Notaris Lalai, BPN Diduga Tutup Mata Tanah Negara Bisa Jadi Sertifikat

Lampungjaya.news, Tubaba – Pembangunan swalayan MM milik Imam di Tulang Bawang Barat menuai sorotan tajam. Investigasi tim gabungan Lembaga Bantuan Hukum (LBH) dan wartawan menemukan fakta mencengangkan: bangunan megah itu berdiri di atas tanah tanggul irigasi milik negara.

Imam berdalih memiliki sertifikat tanah yang dibuat melalui notaris setahun lalu. Ironisnya, saat diminta menunjukkan sertifikat tersebut, ia menolak dengan nada tinggi, seolah tidak perlu menjelaskan kepada publik.

Padahal, jelas terlihat di lapangan bahwa bangunan swalayan sudah menduduki area tanggul irigasi, bahkan bekas galian alat berat masih terpampang nyata di sayap tanggul.

Lebih parah lagi, pasca pelebaran jalan utama di Tulang Bawang Barat, tanah warga sekitar justru berkurang sekitar tiga meter. Namun Imam tetap bersikeras berpedoman pada surat tanah lama yang ia pegang, seolah aturan dan kondisi terbaru tak berlaku baginya.

Ketika dipertanyakan, Imam berdalih tidak mengganggu saluran tersier. Dengan nada enteng ia berkata: “Saya tidak mengganggu tersier, kalau mau bangun tersier lagi silakan, masih bisa, tidak ganggu bangunan saya. Kalau ada perintah bangun lagi, masih bisa seperti sedia kala,” ucapnya.

Lebih lanjut, Imam menambahkan bahwa tidak ada keluhan dari masyarakat dan aliran air irigasi tidak terganggu. Namun, ketika dijelaskan bahwa penggunaan lahan sayap irigasi harus seizin Balai Pengairan, ia justru menimpali,

“Kalau ada ganti rugi dari pemerintah, ya silakan. Kalau tersier itu tidak ada ganti rugi, saya tidak tahu. Yang jelas, selama tidak mengganggu aliran, tidak apa-apa.”Pernyataan ini justru menimbulkan pertanyaan besar.
══════════════════════════════
### PETUNJUK KERJA
A. Ketik ulang bagian berita di atas dari "Lampungjaya.news, Tubaba – Pembangunan" sampai "irigasi milik negara.".
B. Terjemahkan kalimat dari berita di atas ini ke dalam bahasa Inggris: "Imam berdalih memiliki sertifikat tanah yang dibuat melalui notaris setahun lalu."
C. Tuliskan semua lembaga atau instansi yang disebut dengan namanya dalam berita di atas, termasuk judulnya.
Materi di bawah ini merupakan bahan terpisah dari berita di atas.

### DATA SUMBER
══════════════════════════════
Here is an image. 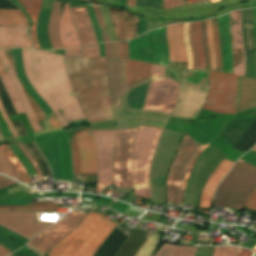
══════════════════════════════
### JAWABAN PER TUGAS
A.
Lampungjaya.news, Tubaba – Pembangunan swalayan MM milik Imam di Tulang Bawang Barat menuai sorotan tajam. Investigasi tim gabungan Lembaga Bantuan Hukum (LBH) dan wartawan menemukan fakta mencengangkan: bangunan megah itu berdiri di atas tanah tanggul irigasi milik negara.

B. Imam claimed to have a land certificate made through a notary a year ago.

C.
- BPN
- Lembaga Bantuan Hukum (LBH)
- Balai Pengairan